# PROBLEM DETAILS
Provide again, from the entries below, every line from the one containing "M381 671 444 667" through the one containing "M291 302 336 303 335 335 291 334Z", exactly as written, and no other line.

# INPUT DATA
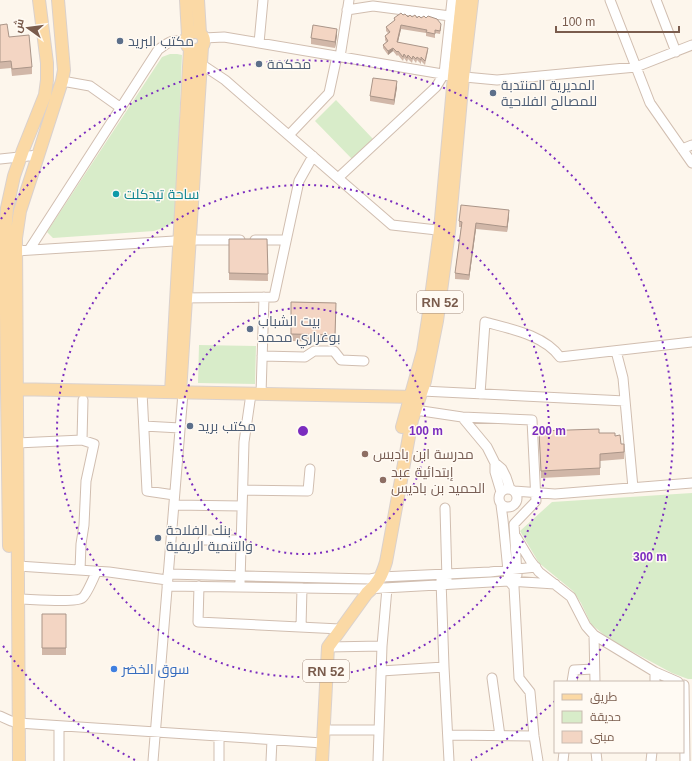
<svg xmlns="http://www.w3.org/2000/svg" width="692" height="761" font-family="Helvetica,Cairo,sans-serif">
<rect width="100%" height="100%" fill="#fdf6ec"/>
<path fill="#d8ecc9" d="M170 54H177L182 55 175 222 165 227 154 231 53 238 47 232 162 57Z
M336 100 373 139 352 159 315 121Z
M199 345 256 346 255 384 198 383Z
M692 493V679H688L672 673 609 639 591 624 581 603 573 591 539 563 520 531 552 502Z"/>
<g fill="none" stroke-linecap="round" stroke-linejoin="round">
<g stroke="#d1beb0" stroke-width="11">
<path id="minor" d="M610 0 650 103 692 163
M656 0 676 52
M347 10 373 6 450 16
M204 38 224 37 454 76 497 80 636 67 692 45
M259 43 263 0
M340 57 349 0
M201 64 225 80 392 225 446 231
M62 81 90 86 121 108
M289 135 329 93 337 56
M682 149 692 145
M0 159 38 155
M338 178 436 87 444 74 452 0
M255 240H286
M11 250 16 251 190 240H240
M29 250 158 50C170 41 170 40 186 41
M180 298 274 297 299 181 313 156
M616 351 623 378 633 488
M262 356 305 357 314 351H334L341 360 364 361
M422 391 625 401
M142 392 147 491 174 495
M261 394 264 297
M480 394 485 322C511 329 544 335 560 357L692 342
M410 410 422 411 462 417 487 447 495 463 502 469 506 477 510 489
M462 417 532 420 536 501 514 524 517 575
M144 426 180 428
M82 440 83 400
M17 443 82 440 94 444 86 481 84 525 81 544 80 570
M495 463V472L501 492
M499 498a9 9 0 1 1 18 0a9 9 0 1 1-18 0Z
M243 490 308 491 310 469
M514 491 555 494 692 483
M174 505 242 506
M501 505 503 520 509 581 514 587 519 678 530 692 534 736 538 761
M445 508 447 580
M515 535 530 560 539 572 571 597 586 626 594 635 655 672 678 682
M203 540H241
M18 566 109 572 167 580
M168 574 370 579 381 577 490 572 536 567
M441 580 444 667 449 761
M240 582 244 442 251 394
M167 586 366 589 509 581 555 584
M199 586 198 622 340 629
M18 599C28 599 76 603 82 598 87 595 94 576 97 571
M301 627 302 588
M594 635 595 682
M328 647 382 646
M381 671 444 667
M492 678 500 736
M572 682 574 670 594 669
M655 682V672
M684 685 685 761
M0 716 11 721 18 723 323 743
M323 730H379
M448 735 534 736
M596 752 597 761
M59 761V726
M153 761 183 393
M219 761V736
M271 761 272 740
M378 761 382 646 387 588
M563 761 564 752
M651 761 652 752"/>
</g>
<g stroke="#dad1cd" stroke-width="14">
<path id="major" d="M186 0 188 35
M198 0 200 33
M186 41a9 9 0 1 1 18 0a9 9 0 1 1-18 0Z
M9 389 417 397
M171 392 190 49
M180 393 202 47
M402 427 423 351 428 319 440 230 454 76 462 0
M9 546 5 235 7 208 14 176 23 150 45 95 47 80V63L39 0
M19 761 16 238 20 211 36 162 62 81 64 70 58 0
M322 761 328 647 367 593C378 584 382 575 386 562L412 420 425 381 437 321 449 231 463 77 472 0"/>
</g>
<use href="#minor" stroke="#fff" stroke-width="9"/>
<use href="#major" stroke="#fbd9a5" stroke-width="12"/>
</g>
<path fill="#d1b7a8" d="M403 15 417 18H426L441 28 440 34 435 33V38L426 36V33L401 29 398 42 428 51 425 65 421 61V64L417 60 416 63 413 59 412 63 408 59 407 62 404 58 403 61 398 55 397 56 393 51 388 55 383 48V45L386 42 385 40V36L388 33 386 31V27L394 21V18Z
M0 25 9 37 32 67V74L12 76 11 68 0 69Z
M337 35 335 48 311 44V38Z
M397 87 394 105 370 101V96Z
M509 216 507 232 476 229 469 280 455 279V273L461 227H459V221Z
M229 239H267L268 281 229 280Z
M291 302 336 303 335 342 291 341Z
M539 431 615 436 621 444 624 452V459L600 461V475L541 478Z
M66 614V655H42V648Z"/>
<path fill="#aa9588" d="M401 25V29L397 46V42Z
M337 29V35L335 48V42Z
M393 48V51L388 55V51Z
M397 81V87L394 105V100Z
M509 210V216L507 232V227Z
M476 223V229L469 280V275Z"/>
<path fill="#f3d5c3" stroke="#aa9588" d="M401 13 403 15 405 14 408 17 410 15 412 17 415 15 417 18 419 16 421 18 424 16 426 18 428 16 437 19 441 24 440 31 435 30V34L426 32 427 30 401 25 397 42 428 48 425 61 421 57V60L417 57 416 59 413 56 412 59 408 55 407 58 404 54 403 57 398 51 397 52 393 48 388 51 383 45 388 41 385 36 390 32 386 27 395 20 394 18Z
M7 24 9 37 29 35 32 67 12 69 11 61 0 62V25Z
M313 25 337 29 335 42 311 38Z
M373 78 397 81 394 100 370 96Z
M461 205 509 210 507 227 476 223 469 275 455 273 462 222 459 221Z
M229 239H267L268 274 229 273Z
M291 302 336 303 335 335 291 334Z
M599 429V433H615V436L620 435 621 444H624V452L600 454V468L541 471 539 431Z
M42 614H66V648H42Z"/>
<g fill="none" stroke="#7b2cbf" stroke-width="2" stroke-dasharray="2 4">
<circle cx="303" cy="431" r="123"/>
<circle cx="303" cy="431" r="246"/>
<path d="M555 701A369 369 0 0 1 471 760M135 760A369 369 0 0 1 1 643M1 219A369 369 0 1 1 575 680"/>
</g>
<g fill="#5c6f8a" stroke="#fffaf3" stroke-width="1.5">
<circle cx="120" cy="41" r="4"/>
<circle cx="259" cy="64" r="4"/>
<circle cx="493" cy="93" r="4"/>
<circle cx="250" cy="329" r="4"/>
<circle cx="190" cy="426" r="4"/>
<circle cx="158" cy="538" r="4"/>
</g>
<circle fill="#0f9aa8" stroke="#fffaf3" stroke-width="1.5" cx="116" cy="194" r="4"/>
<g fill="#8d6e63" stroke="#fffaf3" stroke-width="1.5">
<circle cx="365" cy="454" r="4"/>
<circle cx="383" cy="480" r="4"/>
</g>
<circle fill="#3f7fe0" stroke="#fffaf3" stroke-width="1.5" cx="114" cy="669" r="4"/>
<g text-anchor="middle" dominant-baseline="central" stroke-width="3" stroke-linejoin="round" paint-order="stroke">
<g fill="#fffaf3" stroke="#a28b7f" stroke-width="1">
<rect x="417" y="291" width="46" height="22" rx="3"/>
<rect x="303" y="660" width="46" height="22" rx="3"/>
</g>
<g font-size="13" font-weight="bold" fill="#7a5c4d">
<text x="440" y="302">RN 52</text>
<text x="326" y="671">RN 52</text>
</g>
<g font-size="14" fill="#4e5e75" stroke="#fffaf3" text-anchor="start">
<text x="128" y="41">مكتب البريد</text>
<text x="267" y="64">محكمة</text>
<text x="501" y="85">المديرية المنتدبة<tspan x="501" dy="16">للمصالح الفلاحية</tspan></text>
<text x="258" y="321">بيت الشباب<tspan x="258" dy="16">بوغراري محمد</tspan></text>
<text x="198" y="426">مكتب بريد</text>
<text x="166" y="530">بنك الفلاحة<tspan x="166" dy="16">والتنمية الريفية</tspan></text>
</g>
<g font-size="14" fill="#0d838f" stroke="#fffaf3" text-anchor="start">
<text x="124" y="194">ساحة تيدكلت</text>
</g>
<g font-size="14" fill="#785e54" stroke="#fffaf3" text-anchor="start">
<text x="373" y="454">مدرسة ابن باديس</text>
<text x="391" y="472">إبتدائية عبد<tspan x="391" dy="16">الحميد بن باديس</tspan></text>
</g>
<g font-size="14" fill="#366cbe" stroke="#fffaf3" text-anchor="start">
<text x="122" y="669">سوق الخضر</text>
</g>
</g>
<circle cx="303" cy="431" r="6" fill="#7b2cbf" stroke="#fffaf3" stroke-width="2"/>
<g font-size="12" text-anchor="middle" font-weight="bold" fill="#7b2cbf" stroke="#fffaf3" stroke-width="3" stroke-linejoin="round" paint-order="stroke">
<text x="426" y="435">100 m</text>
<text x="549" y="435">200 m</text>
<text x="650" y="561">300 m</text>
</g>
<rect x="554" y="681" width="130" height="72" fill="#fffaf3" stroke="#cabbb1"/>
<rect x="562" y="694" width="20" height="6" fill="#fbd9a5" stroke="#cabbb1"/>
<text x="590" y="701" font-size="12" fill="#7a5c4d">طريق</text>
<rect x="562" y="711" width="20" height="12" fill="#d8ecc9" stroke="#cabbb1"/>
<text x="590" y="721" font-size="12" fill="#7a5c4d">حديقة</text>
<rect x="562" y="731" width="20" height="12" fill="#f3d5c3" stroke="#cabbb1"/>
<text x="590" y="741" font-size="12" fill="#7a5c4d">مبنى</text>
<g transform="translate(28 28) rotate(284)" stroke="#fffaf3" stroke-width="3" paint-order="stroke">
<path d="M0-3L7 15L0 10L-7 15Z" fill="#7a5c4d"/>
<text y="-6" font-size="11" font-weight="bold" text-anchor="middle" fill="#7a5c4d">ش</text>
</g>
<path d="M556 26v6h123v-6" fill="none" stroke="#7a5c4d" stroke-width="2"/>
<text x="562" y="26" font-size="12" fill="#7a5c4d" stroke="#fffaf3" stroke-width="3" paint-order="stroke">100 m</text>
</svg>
* * *
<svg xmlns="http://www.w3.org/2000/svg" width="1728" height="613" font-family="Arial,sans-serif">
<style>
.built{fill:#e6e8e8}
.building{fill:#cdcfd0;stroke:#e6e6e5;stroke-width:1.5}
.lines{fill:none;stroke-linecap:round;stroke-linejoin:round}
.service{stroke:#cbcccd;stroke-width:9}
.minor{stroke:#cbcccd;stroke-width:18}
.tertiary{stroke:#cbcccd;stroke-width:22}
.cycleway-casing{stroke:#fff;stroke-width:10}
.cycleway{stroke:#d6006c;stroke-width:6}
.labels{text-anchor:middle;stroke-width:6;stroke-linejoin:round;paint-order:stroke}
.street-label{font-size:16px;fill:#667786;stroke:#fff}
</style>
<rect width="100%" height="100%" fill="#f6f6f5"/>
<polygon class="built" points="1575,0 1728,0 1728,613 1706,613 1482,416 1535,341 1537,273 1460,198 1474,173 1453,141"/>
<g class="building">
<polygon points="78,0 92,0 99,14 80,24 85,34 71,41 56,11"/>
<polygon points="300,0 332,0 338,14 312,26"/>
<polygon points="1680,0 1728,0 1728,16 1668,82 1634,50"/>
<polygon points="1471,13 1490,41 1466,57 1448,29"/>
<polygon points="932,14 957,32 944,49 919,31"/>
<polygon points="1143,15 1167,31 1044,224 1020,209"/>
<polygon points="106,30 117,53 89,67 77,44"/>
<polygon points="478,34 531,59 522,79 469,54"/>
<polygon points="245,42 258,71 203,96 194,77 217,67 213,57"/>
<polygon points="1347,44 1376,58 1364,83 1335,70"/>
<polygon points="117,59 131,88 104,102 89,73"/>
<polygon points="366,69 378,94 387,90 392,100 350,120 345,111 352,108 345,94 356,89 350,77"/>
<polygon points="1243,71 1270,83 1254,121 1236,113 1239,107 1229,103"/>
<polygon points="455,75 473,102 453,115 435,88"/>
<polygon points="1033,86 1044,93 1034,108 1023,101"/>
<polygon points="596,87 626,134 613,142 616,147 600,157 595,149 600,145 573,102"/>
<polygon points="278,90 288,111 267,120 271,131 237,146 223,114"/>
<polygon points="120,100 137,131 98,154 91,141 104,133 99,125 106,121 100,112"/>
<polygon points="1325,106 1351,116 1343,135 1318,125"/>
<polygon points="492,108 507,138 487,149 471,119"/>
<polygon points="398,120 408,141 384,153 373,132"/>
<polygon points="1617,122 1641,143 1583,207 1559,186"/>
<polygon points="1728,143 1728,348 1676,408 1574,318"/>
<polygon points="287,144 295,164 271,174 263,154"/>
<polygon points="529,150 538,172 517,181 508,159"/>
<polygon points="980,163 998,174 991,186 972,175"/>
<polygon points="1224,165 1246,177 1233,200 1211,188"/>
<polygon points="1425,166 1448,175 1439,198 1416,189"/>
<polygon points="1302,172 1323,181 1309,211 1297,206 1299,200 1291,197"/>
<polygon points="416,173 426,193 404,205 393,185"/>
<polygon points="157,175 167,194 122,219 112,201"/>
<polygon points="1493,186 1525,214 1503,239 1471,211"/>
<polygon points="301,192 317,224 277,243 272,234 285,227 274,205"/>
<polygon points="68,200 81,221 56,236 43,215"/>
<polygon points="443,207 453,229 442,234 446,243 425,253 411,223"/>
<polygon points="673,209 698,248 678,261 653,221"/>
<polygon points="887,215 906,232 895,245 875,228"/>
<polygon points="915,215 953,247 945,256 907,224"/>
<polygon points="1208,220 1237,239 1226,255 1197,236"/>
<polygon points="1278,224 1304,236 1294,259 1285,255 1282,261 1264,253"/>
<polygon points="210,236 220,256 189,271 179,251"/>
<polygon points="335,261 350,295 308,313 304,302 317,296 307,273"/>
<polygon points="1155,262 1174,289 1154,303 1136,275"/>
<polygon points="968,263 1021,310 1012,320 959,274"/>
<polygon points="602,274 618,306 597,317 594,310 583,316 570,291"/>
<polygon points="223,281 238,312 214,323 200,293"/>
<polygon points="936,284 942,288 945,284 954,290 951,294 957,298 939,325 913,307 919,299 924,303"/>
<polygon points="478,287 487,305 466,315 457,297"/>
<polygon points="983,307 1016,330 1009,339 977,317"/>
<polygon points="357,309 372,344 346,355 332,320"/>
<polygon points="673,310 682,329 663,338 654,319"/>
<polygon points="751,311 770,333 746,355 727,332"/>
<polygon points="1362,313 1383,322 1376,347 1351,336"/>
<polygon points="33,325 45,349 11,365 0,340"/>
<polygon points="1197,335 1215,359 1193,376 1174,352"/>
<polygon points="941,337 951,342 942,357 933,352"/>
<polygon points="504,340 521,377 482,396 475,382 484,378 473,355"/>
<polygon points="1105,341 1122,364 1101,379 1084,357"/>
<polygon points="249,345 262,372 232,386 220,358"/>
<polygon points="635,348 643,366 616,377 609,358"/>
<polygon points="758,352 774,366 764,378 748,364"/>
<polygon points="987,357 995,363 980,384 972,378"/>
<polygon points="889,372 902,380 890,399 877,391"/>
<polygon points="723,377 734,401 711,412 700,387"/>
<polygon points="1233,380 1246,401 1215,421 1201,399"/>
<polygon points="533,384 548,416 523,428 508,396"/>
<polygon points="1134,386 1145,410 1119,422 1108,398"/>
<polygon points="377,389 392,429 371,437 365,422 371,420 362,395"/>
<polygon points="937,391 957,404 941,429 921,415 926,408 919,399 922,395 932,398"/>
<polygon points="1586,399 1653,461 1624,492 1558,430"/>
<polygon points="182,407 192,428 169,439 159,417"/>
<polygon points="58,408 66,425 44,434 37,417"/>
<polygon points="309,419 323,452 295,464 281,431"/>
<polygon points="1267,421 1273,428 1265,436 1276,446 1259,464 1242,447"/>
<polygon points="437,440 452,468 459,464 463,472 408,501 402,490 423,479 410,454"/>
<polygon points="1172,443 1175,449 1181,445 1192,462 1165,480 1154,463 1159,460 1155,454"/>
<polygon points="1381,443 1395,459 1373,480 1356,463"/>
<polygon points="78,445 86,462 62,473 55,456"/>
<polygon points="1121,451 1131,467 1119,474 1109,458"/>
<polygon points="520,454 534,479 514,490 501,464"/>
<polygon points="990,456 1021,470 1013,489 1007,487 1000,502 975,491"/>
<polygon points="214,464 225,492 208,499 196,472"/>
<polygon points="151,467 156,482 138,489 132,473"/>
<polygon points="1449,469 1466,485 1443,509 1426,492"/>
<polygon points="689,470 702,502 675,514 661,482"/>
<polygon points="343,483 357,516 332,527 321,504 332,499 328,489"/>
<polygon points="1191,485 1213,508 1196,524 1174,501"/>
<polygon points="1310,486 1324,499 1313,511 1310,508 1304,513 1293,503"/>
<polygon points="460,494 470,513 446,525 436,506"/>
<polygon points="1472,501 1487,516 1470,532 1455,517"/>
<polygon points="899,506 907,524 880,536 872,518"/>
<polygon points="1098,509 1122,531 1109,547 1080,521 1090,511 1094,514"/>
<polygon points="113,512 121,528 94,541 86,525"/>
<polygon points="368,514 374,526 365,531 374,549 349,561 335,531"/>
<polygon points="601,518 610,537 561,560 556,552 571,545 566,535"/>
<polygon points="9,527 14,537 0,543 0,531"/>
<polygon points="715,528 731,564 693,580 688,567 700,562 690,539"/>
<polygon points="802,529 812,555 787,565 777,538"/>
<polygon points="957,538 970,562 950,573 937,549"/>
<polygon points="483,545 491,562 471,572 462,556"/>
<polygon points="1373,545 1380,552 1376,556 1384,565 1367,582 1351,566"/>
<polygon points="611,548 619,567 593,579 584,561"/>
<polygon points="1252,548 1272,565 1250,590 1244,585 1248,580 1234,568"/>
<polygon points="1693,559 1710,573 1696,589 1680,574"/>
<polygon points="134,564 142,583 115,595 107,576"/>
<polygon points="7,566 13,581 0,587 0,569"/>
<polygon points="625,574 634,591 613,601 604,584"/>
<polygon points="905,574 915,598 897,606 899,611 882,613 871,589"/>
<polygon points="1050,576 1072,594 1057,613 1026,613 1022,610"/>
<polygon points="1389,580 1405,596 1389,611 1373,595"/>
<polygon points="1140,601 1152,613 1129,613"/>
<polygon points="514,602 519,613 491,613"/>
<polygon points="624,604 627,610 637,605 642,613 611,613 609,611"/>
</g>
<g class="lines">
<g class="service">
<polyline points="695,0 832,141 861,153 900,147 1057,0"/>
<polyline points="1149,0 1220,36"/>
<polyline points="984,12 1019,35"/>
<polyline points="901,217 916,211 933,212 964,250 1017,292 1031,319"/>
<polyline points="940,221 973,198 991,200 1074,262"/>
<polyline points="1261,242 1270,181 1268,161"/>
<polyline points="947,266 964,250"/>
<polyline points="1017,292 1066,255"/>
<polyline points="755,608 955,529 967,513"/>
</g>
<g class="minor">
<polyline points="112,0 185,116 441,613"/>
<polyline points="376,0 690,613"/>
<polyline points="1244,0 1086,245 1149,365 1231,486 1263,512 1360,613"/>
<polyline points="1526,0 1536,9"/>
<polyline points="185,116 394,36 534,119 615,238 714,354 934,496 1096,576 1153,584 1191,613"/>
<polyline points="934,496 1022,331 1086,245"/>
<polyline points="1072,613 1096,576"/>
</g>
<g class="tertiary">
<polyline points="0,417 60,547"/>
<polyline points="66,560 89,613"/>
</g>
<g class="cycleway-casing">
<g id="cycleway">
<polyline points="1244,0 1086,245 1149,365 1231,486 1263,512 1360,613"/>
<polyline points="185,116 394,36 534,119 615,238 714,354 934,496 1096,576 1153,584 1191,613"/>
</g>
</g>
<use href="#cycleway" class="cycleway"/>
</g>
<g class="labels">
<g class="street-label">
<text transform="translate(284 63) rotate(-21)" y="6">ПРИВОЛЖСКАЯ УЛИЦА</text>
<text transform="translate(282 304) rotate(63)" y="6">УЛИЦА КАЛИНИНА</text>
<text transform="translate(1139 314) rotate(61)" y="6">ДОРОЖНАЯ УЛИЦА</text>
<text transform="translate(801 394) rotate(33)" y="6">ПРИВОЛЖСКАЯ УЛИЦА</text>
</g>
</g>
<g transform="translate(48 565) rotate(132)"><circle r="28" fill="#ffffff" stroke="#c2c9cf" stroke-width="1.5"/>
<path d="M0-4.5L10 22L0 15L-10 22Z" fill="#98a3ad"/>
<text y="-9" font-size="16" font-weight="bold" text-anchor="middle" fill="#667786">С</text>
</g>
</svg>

# SOLUTION FOR THIS TASK
M381 671 444 667
M492 678 500 736
M572 682 574 670 594 669
M655 682V672
M684 685 685 761
M0 716 11 721 18 723 323 743
M323 730H379
M448 735 534 736
M596 752 597 761
M59 761V726
M153 761 183 393
M219 761V736
M271 761 272 740
M378 761 382 646 387 588
M563 761 564 752
M651 761 652 752"/>
</g>
<g stroke="#dad1cd" stroke-width="14">
<path id="major" d="M186 0 188 35
M198 0 200 33
M186 41a9 9 0 1 1 18 0a9 9 0 1 1-18 0Z
M9 389 417 397
M171 392 190 49
M180 393 202 47
M402 427 423 351 428 319 440 230 454 76 462 0
M9 546 5 235 7 208 14 176 23 150 45 95 47 80V63L39 0
M19 761 16 238 20 211 36 162 62 81 64 70 58 0
M322 761 328 647 367 593C378 584 382 575 386 562L412 420 425 381 437 321 449 231 463 77 472 0"/>
</g>
<use href="#minor" stroke="#fff" stroke-width="9"/>
<use href="#major" stroke="#fbd9a5" stroke-width="12"/>
</g>
<path fill="#d1b7a8" d="M403 15 417 18H426L441 28 440 34 435 33V38L426 36V33L401 29 398 42 428 51 425 65 421 61V64L417 60 416 63 413 59 412 63 408 59 407 62 404 58 403 61 398 55 397 56 393 51 388 55 383 48V45L386 42 385 40V36L388 33 386 31V27L394 21V18Z
M0 25 9 37 32 67V74L12 76 11 68 0 69Z
M337 35 335 48 311 44V38Z
M397 87 394 105 370 101V96Z
M509 216 507 232 476 229 469 280 455 279V273L461 227H459V221Z
M229 239H267L268 281 229 280Z
M291 302 336 303 335 342 291 341Z
M539 431 615 436 621 444 624 452V459L600 461V475L541 478Z
M66 614V655H42V648Z"/>
<path fill="#aa9588" d="M401 25V29L397 46V42Z
M337 29V35L335 48V42Z
M393 48V51L388 55V51Z
M397 81V87L394 105V100Z
M509 210V216L507 232V227Z
M476 223V229L469 280V275Z"/>
<path fill="#f3d5c3" stroke="#aa9588" d="M401 13 403 15 405 14 408 17 410 15 412 17 415 15 417 18 419 16 421 18 424 16 426 18 428 16 437 19 441 24 440 31 435 30V34L426 32 427 30 401 25 397 42 428 48 425 61 421 57V60L417 57 416 59 413 56 412 59 408 55 407 58 404 54 403 57 398 51 397 52 393 48 388 51 383 45 388 41 385 36 390 32 386 27 395 20 394 18Z
M7 24 9 37 29 35 32 67 12 69 11 61 0 62V25Z
M313 25 337 29 335 42 311 38Z
M373 78 397 81 394 100 370 96Z
M461 205 509 210 507 227 476 223 469 275 455 273 462 222 459 221Z
M229 239H267L268 274 229 273Z
M291 302 336 303 335 335 291 334Z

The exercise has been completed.